The results were led by Monet's 'Meules à Giverny' and Leonora Carrington's record-breaking 'Les Distractions de Dagobert'
...Surrealism played a starring role in the evening action, especially thanks to works by women artists. This was best evidenced by Carrington’s Les Distractions de Dagobert. Painted in tempera on Masonite, the hallucinatory, dreamlike work fetched a record $24.5m ($28.5m with fees), more than double its $12m low estimate.
Eduardo F. Constantini, the founder of the Museo de Arte Latinoamericano de Buenos Aires (Malba), won the lot by outdueling a plethora of telephone underbidders from his seat near the front of the salesroom. After the hammer came down, the room erupted in gleeful applause.
First exhibited at the Pierre Matisse Gallery in New York in 1948, the minutely detailed painting bears imagery that floats between the occult and the mists of ancient myths.

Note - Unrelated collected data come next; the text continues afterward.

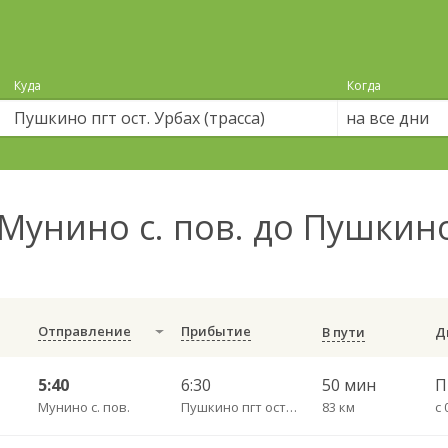
Куда
Когда
на все дни
Мунино с. пов. до Пушкино
Отправление
Прибытие
В пути
5:40
6:30
50 мин
Мунино с. пов.
Пушкино пгт ост. Урбах (трасса)
83 км
с 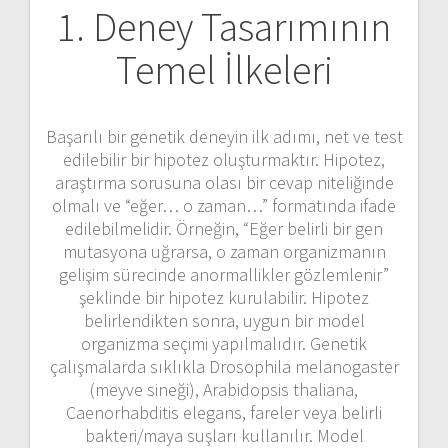
1. Deney Tasarımının
Temel İlkeleri
Başarılı bir genetik deneyin ilk adımı, net ve test
edilebilir bir hipotez oluşturmaktır. Hipotez,
araştırma sorusuna olası bir cevap niteliğinde
olmalı ve “eğer… o zaman…” formatında ifade
edilebilmelidir. Örneğin, “Eğer belirli bir gen
mutasyona uğrarsa, o zaman organizmanın
gelişim sürecinde anormallikler gözlemlenir”
şeklinde bir hipotez kurulabilir. Hipotez
belirlendikten sonra, uygun bir model
organizma seçimi yapılmalıdır. Genetik
çalışmalarda sıklıkla Drosophila melanogaster
(meyve sineği), Arabidopsis thaliana,
Caenorhabditis elegans, fareler veya belirli
bakteri/maya suşları kullanılır. Model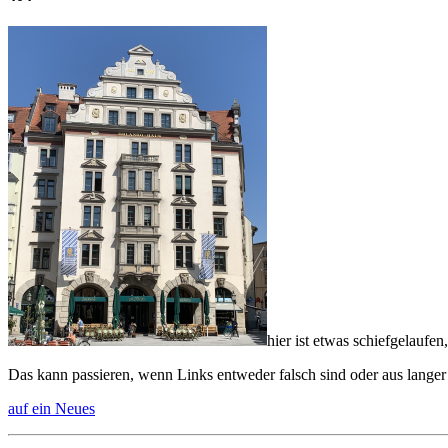
hier ist etwas schiefgelaufen,
Das kann passieren, wenn Links entweder falsch sind oder aus langer
auf ein Neues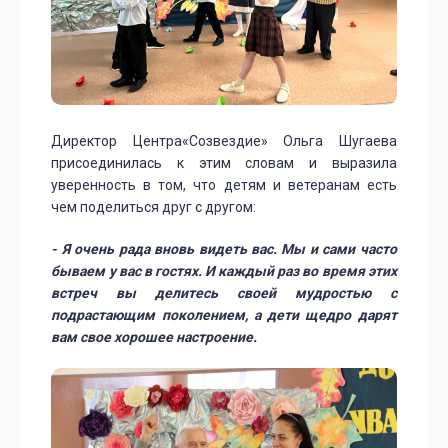
Директор Центра«Созвездие» Ольга Шугаева
присоединилась к этим словам и выразила
уверенность в том, что детям и ветеранам есть
чем поделиться друг с другом:
- Я очень рада вновь видеть вас. Мы и сами часто
бываем у вас в гостях. И каждый раз во время этих
встреч вы делитесь своей мудростью с
подрастающим поколением, а дети щедро дарят
вам свое хорошее настроение.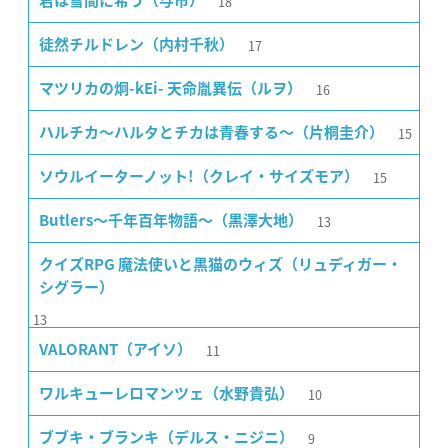
18
君は雪間に希う（与市）
17
徒然チルドレン（内村千秋）
16
マツリカの炯-kEi- 天命胤異伝（ルヲ）
15
ハルチカ〜ハルタとチカは青春する〜（片桐圭介）
15
ソウルイーターノット!（クレイ・サイズモア）
13
Butlers〜千年百年物語〜（黒澤大地）
クイズRPG 魔法使いと黒猫のウィズ（リュディガー・
シグラー）
13
11
VALORANT（アイソ）
10
ワルキューレロマンツェ（水野貴弘）
9
ブブキ・ブランキ（デルス・ニジニ）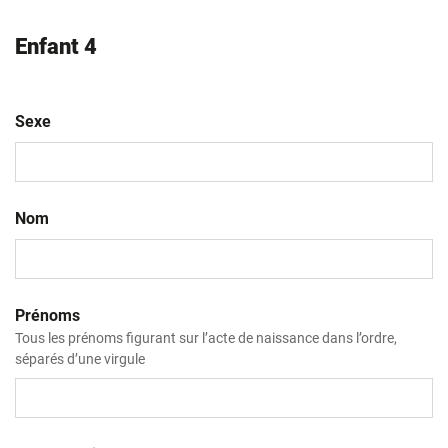
Enfant 4
Sexe
Nom
Prénoms
Tous les prénoms figurant sur l’acte de naissance dans l’ordre,
séparés d’une virgule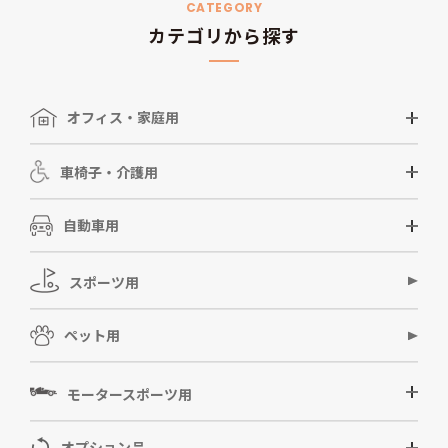
CATEGORY
カテゴリから探す
オフィス・家庭用
車椅子・介護用
自動車用
スポーツ用
ペット用
モータースポーツ用
オプション品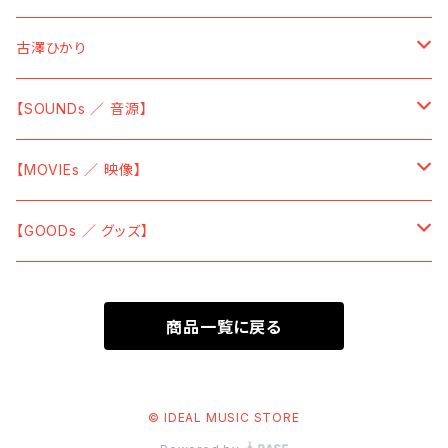
【HOODIE ／ パーカー】
【CD】
【DVD】
【CD】
【GOODs ／ グッズ】
【SOUNDs ／ 音源】
古澤ひかり
【SOCKS ／ 靴下】
【Vinyl】
【TーShirt ／ Tシャツ】
【SOUNDs ／ 音源】
【SOUNDs ／ 音源】
【CAP ／ キャップ】
【Sticky ／ 付箋】
【CD】
【Vinyl】
【MOVIEs ／ 映像】
【GLASSES ／ 眼鏡】
【POSTER ／ ポスター】
【CD】
【DVD】
【GOODs ／ グッズ】
【LENS CLOTH ／ メガネ拭き】
【BAG ／ バッグ】
【Cassette Tape】
【Blu-ray】
【TーShirt ／ Tシャツ】
【TOWEL ／ タオル・手ぬぐい】
商品一覧に戻る
【Data】
【SWEAT ／ トレーナー】
【EYE MASK ／ アイマスク】
【HOODIE ／ パーカー】
© IDEAL MUSIC STORE
【MASK CASE ／ マスクケース】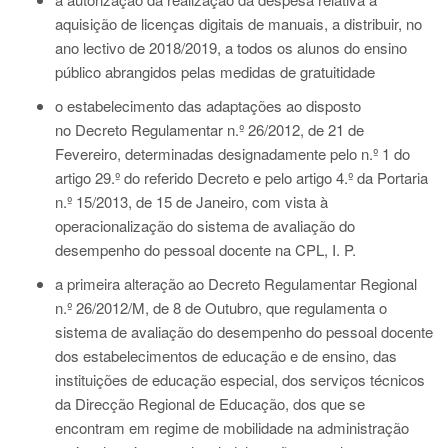
aquisição de licenças digitais de manuais, a distribuir, no
ano lectivo de 2018/2019, a todos os alunos do ensino
público abrangidos pelas medidas de gratuitidade
o estabelecimento das adaptações ao disposto
no Decreto Regulamentar n.º 26/2012, de 21 de
Fevereiro, determinadas designadamente pelo n.º 1 do
artigo 29.º do referido Decreto e pelo artigo 4.º da Portaria
n.º 15/2013, de 15 de Janeiro, com vista à
operacionalização do sistema de avaliação do
desempenho do pessoal docente na CPL, I. P.
a primeira alteração ao Decreto Regulamentar Regional
n.º 26/2012/M, de 8 de Outubro, que regulamenta o
sistema de avaliação do desempenho do pessoal docente
dos estabelecimentos de educação e de ensino, das
instituições de educação especial, dos serviços técnicos
da Direcção Regional de Educação, dos que se
encontram em regime de mobilidade na administração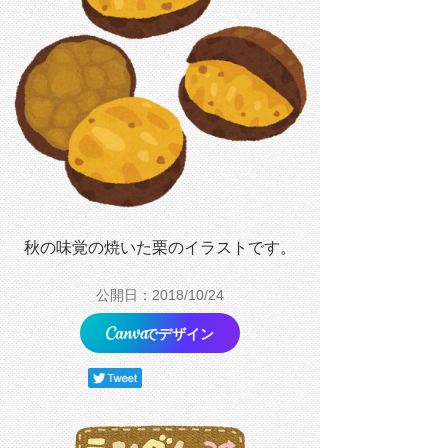
秋の味覚の焼いた栗のイラストです。
公開日：2018/10/24
でデザイン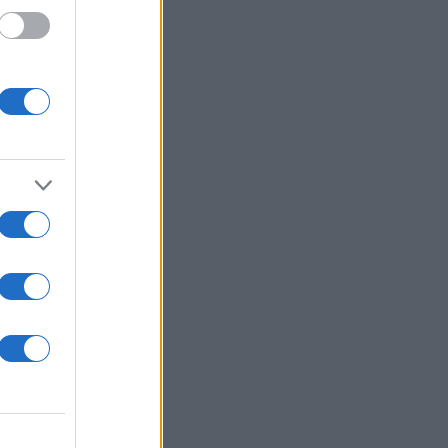
τέρη
ηλος -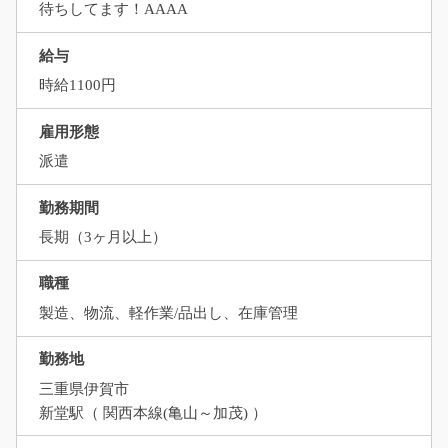
待ちしてます！AAAA
給与
時給1100円
雇用形態
派遣
勤務期間
長期（3ヶ月以上）
職種
製造、物流、軽作業/品出し、在庫管理
勤務地
三重県伊賀市
新堂駅（ 関西本線(亀山～加茂) ）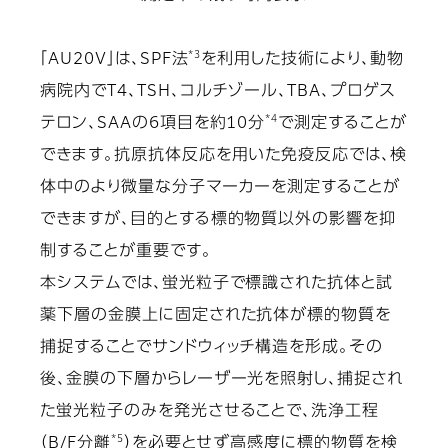
*3
「AU20V」は、SPF法
を利用した技術により、動物
病院内でT4、TSH、コルチゾール、TBA、プロゲス
*4
テロン、SAAの6項目を約10分
で測定することが
できます。抗原抗体反応を用いた免疫反応では、検
体中のより微量な分子マーカーを測定することが
できますが、目的とする標的物質以外の影響を抑
制することが重要です。
本システムでは、蛍光粒子で標識された抗体と試
薬下層の金膜上に固定された抗体が標的物質を
捕捉することでサンドウィッチ構造を形成。その
後、金膜の下層からレーザー光を照射し、捕捉され
た蛍光粒子のみを発光させることで、洗浄工程
*5
（B/F分離
）を必要とせず高感度に標的物質を検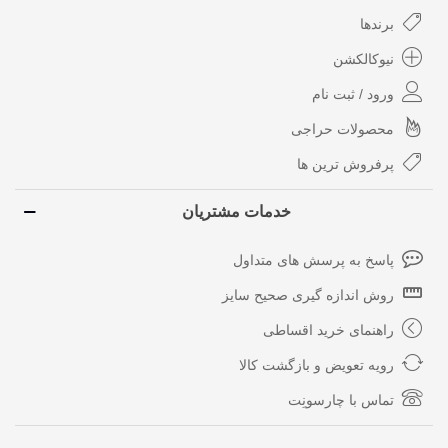
برندها
نیوکالکشن
ورود / ثبت نام
محصولات حراجی
پرفروش ترین ها
خدمات مشتریان
پاسخ به پرسش های متداول
روش اندازه گیری صحیح سایز
راهنمای خرید اقساطی
رویه تعویض و بازگشت کالا
تماس با چارسونِت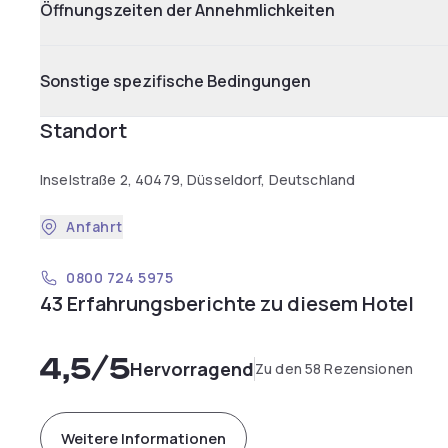
Öffnungszeiten der Annehmlichkeiten
Sonstige spezifische Bedingungen
Standort
Inselstraße 2, 40479, Düsseldorf, Deutschland
Anfahrt
0800 724 5975
43 Erfahrungsberichte zu diesem Hotel
4,5
/5
Hervorragend
Zu den 58 Rezensionen
Weitere Informationen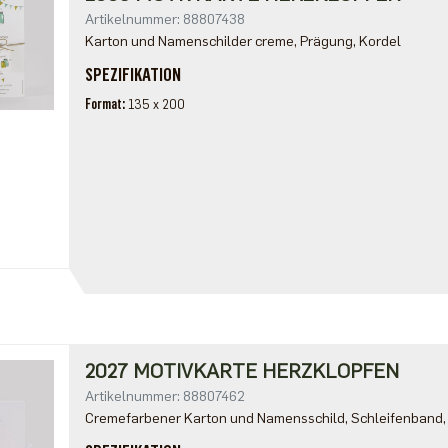
Artikelnummer: 88807438
Karton und Namenschilder creme, Prägung, Kordel
SPEZIFIKATION
Format
135 x 200
2027 MOTIVKARTE HERZKLOPFEN
Artikelnummer: 88807462
Cremefarbener Karton und Namensschild, Schleifenband,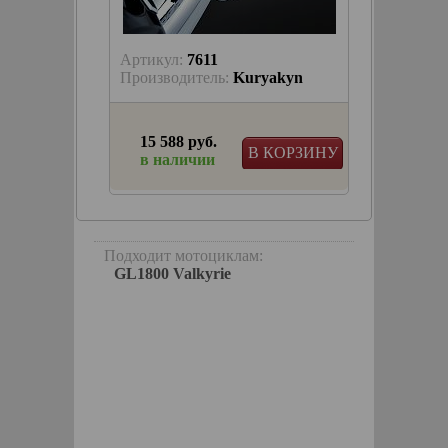
-670
Артикул:
7611
Артику
a
Производитель:
Kuryakyn
Произв
15 588 руб.
15 23
КОРЗИНУ
В КОРЗИНУ
в наличии
в на
ni 12см
Подходит мотоциклам:
GL1800 Valkyrie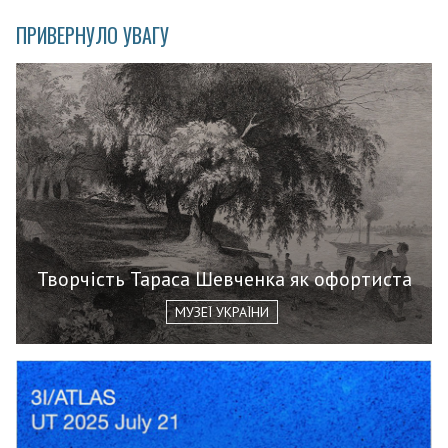
ПРИВЕРНУЛО УВАГУ
Творчість Тараса Шевченка як офортиста
МУЗЕЇ УКРАЇНИ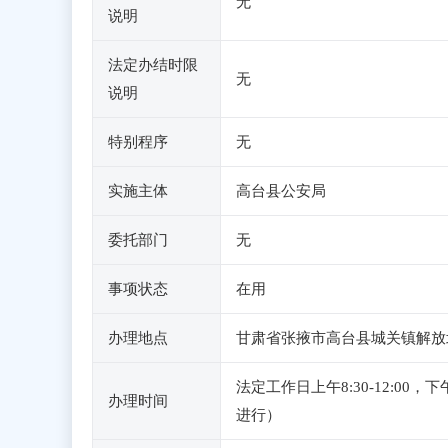
无
说明
法定办结时限
无
说明
特别程序
无
实施主体
高台县公安局
委托部门
无
事项状态
在用
办理地点
甘肃省张掖市高台县城关镇解放北
法定工作日上午8:30-12:0
办理时间
进行）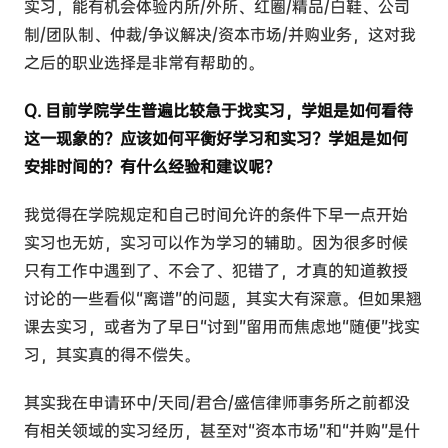
实习，能有机会体验内所/外所、红圈/精品/白鞋、公司
制/团队制、仲裁/争议解决/资本市场/并购业务，这对我
之后的职业选择是非常有帮助的。
Q. 目前学院学生普遍比较急于找实习，学姐是如何看待
这一现象的？应该如何平衡好学习和实习？学姐是如何
安排时间的？有什么经验和建议呢？
我觉得在学院规定和自己时间允许的条件下早一点开始
实习也无妨，实习可以作为学习的辅助。因为很多时候
只有工作中遇到了、不会了、犯错了，才真的知道教授
讨论的一些看似“离谱”的问题，其实大有深意。但如果翘
课去实习，或者为了早日“讨到”留用而焦虑地“随便”找实
习，其实真的得不偿失。
其实我在申请环中/天同/君合/盛信律师事务所之前都没
有相关领域的实习经历，甚至对“资本市场”和“并购”是什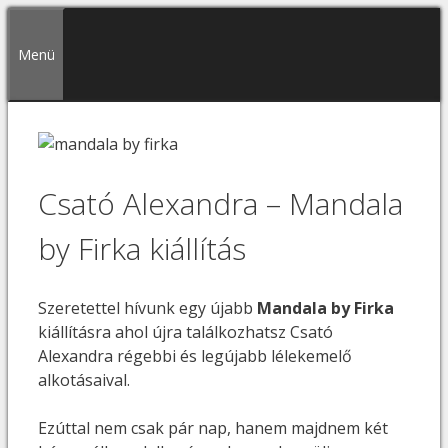
Kilépés
a
Menü
tartalomba
Csató Alexandra – Mandala
by Firka kiállítás
Szeretettel hívunk egy újabb
Mandala by Firka
kiállításra ahol újra találkozhatsz Csató
Alexandra régebbi és legújabb lélekemelő
alkotásaival.
Ezúttal nem csak pár nap, hanem majdnem két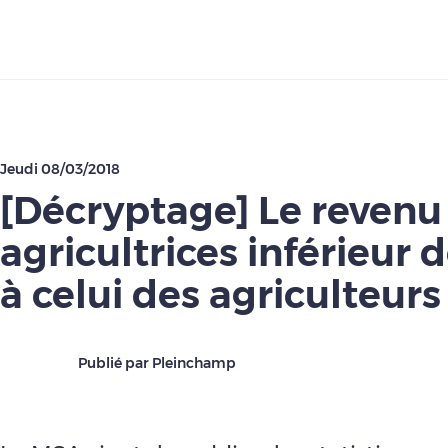
Télécharger
Jeudi 08/03/2018
[Décryptage] Le revenu
agricultrices inférieur 
à celui des agriculteurs
Publié par Pleinchamp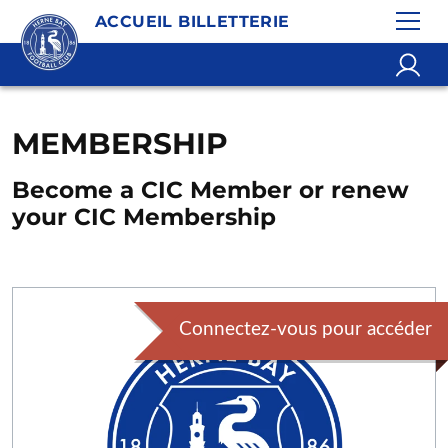
ACCUEIL BILLETTERIE
MEMBERSHIP
Become a CIC Member or renew
your CIC Membership
Connectez-vous pour accéder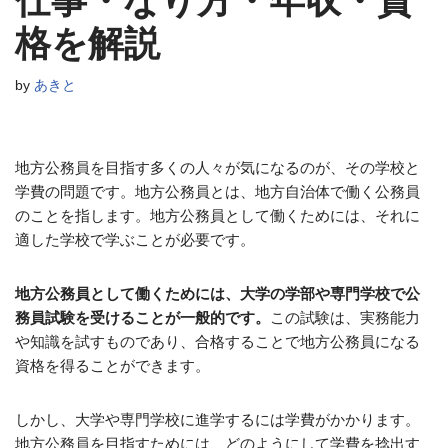
仕事・なり方・年収・資
格を解説
by
あきと
地方公務員を目指す多くの人々が気になるのが、その学校と
学費の問題です。地方公務員とは、地方自治体で働く公務員
のことを指します。地方公務員として働くためには、それに
適した学校で学ぶことが必要です。
地方公務員として働くためには、大学の学部や専門学校で公
務員試験を受けることが一般的です。
この試験は、実務能力
や知識を試すものであり、合格することで地方公務員になる
資格を得ることができます。
しかし、大学や専門学校に進学するには学費がかかります。
地方公務員を目指すためには、どのようにして学費を捻出す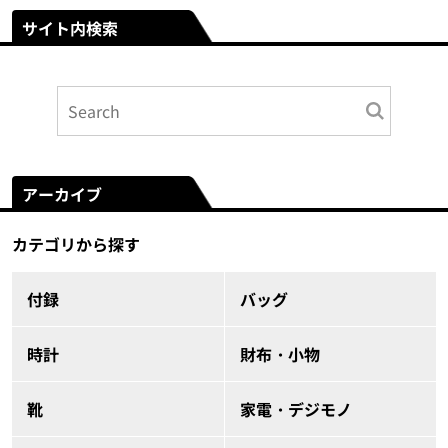
サイト内検索
アーカイブ
カテゴリから探す
付録
バッグ
時計
財布・小物
靴
家電・デジモノ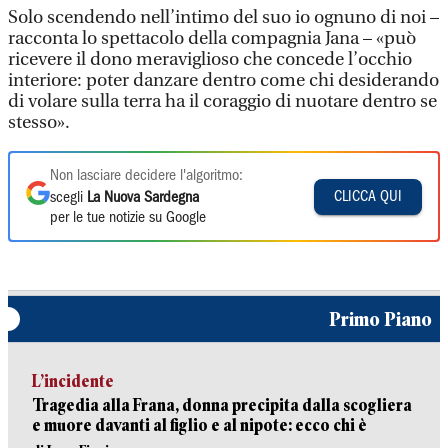
Solo scendendo nell’intimo del suo io ognuno di noi –
racconta lo spettacolo della compagnia Jana – «può
ricevere il dono meraviglioso che concede l’occhio
interiore: poter danzare dentro come chi desiderando
di volare sulla terra ha il coraggio di nuotare dentro se
stesso».
Non lasciare decidere l'algoritmo:
CLICCA QUI
scegli
La Nuova Sardegna
per le tue notizie su Google
Primo Piano
L’incidente
Tragedia alla Frana, donna precipita dalla scogliera
e muore davanti al figlio e al nipote: ecco chi è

It last sold at Sotheby’s in New York in November 1995—but in a Latin American Art auction for a then-estimate-busting $475,000 with fees, showing just how much times have changed.
“I was the underbidder 30 years ago when it last sold here,” Constantini told The Art Newspaper as he exited the salesroom. It goes to show that collecting can be a long and winding journey.
A second Carrington painting, titled Who art thou, White Face? (1959) and featuring a winged and horned horse creature, brought a within-estimate $2m ($2.5m with fees). Three lots earlier, Remedios Varo’s startling 1960 composition Esquiador (Viajero), populated by a pair of encapsulated owls guarding a fur-coated figure in a snow-dusted forest, more than doubled its $1.5m high expectation, rising to $3.4m ($4.2m with fees).
Rounding out the offerings of work by women Surrealists, Leonor Fini’s ghostly composition Le Train (1975)—centred on two seated female rail passengers in profile, each attired in chiffon dresses—brought $350,000 ($444,500 with fees) after a chase by four bidders that surpassed the high estimate. The painting last sold at Tajan Paris in March 2013 for €75,000 with fees.